▸ Исходный текст
Сообщили также, что мне нужно идти, по крайней мере, до Дриссы, где по Двине проходила граница до 1939 года, и на той стороне реки уже будет Восточная Белоруссия. Карты у меня, естественно, не было, да и в хатах, в которых я ночевал, нигде не видел даже подобия географической карты. Приходилось верить наслово, и на следующем ночлеге снова расспрашивать и советоваться, куда идти.
Больше всего поражало жителей, что в России (почему-то никто нашу страну не называл Советским Союзом) все грамотные, а когда узнавали, что я окончил 10 классов и даже учился в институте, то, обращаясь ко мне, называли меня не иначе, как «пан магистр». Не понимая значения этого слова, я старался больше не распространяться о своём образовании.
Но абсолютная тишина - даже «коловрَоты» переставали жужжать - наступала, как только кто-либо задавал вопрос о колхозах («калгасах» по-белорусски). Это был самый больной вопрос на Западной Белоруссии. Привыкшие к единоличному хозяйству, люди эти не представляли себе, как это можно объединиться и иметь всё общее. Как мог, я оправдывался, что вырос в городе, и про колхозы знаю совсем мало, и дипломатично пытался разъяснить, что есть и хорошие колхозы, где люди живут зажиточно, а есть и плохие, и жизнь там не сладкая.

▸ Перечень строк
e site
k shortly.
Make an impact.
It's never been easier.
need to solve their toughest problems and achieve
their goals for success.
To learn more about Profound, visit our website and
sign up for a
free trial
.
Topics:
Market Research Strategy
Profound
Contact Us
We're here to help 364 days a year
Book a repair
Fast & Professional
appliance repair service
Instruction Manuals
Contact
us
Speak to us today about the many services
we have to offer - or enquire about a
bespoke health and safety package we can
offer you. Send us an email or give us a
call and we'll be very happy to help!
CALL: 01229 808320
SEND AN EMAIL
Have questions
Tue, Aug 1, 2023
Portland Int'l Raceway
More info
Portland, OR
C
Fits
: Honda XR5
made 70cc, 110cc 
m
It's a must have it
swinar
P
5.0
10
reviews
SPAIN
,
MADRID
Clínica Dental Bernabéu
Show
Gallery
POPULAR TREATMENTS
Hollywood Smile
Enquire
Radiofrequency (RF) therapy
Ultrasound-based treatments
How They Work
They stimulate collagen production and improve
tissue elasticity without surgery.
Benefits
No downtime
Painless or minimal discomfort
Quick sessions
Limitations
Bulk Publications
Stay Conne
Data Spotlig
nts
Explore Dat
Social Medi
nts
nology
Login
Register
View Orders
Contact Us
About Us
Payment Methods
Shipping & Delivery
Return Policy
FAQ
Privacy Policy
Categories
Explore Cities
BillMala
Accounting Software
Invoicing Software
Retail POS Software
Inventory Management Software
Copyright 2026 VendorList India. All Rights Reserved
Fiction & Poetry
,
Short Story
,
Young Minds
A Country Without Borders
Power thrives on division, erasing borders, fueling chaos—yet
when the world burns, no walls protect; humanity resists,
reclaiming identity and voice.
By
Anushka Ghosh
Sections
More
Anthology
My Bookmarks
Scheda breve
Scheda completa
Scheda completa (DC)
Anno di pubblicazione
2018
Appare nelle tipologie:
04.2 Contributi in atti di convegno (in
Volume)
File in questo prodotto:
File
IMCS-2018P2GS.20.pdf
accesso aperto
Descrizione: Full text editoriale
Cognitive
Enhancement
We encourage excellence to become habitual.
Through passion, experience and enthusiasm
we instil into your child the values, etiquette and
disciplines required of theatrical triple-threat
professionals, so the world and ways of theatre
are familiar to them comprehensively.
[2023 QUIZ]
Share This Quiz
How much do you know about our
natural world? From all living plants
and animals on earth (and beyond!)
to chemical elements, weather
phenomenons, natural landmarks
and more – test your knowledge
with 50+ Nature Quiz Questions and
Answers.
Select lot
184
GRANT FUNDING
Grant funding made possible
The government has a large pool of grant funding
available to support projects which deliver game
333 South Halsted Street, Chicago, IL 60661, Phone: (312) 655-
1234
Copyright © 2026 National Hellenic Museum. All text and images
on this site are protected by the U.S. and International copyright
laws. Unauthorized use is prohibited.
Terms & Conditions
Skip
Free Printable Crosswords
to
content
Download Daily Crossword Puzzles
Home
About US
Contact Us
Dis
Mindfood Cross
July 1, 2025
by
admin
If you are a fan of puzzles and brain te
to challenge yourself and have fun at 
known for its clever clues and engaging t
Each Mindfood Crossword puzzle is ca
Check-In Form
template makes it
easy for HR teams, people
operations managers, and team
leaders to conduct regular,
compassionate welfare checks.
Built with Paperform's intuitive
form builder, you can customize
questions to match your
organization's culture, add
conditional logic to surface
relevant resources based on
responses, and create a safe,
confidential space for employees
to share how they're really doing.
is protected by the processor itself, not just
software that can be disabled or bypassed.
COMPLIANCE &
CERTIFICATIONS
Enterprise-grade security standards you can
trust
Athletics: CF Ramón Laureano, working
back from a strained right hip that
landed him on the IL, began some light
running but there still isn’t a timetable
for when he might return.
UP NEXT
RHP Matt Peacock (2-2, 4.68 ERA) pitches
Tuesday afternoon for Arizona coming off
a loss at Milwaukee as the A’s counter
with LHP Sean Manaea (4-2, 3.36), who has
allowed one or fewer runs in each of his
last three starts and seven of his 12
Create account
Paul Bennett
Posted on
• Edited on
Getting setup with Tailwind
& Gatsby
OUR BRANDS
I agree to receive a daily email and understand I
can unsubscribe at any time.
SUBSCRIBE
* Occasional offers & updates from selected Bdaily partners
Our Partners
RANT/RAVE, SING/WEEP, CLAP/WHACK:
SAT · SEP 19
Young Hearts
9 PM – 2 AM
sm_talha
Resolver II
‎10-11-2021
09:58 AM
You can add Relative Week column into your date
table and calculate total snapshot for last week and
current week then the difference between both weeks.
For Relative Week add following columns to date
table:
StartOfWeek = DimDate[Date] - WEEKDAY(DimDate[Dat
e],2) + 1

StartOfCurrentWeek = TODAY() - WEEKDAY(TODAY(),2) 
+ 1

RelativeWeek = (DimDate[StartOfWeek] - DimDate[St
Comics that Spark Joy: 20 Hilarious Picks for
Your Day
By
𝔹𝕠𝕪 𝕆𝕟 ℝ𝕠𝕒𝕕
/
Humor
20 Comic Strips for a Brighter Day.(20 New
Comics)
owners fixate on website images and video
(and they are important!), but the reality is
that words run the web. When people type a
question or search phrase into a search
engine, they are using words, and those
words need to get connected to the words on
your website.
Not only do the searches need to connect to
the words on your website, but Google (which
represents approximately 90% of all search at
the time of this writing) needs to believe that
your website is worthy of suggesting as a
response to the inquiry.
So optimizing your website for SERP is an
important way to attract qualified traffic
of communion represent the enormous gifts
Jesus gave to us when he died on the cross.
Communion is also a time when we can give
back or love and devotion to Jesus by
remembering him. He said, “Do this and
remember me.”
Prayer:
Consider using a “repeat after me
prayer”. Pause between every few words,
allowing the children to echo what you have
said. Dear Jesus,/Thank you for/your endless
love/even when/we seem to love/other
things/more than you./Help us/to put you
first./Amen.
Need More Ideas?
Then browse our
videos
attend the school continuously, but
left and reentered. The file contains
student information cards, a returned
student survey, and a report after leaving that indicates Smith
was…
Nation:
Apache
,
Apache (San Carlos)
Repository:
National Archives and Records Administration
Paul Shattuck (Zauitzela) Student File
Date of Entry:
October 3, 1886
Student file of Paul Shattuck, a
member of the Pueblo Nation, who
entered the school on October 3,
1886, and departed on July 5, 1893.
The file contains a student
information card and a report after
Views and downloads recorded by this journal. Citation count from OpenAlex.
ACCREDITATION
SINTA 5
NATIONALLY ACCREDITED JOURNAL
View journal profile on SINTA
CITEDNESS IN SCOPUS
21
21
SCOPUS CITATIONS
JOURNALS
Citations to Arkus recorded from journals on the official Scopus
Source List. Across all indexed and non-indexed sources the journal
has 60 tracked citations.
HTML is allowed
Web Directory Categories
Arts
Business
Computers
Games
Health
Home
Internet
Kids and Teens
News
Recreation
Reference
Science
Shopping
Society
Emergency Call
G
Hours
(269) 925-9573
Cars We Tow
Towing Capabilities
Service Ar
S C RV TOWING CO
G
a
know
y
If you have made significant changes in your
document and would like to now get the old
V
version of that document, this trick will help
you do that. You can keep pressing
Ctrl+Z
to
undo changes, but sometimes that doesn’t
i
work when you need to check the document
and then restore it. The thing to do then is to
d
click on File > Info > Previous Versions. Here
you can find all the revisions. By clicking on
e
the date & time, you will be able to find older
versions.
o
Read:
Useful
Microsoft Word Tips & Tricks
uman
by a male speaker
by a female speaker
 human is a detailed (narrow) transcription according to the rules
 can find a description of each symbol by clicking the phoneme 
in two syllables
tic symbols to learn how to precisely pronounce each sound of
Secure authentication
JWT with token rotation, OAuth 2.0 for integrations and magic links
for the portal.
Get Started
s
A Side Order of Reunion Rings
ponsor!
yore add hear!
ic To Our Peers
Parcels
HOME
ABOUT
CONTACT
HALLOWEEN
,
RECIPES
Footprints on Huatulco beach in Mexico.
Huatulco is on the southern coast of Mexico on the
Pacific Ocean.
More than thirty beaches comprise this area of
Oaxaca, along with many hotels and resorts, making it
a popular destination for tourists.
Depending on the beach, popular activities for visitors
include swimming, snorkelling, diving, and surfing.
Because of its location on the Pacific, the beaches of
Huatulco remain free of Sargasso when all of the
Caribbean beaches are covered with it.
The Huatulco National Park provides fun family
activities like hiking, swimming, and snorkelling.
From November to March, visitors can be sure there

▸ Твоё задание
Верни без изменений отрывок из исходного текста, начиная с "Больше всего поражало" и далее вплоть до "там не сладкая.".

▸ Письменное решение
Больше всего поражало жителей, что в России (почему-то никто нашу страну не называл Советским Союзом) все грамотные, а когда узнавали, что я окончил 10 классов и даже учился в институте, то, обращаясь ко мне, называли меня не иначе, как «пан магистр». Не понимая значения этого слова, я старался больше не распространяться о своём образовании.
Но абсолютная тишина - даже «коловрَоты» переставали жужжать - наступала, как только кто-либо задавал вопрос о колхозах («калгасах» по-белорусски). Это был самый больной вопрос на Западной Белоруссии. Привыкшие к единоличному хозяйству, люди эти не представляли себе, как это можно объединиться и иметь всё общее. Как мог, я оправдывался, что вырос в городе, и про колхозы знаю совсем мало, и дипломатично пытался разъяснить, что есть и хорошие колхозы, где люди живут зажиточно, а есть и плохие, и жизнь там не сладкая.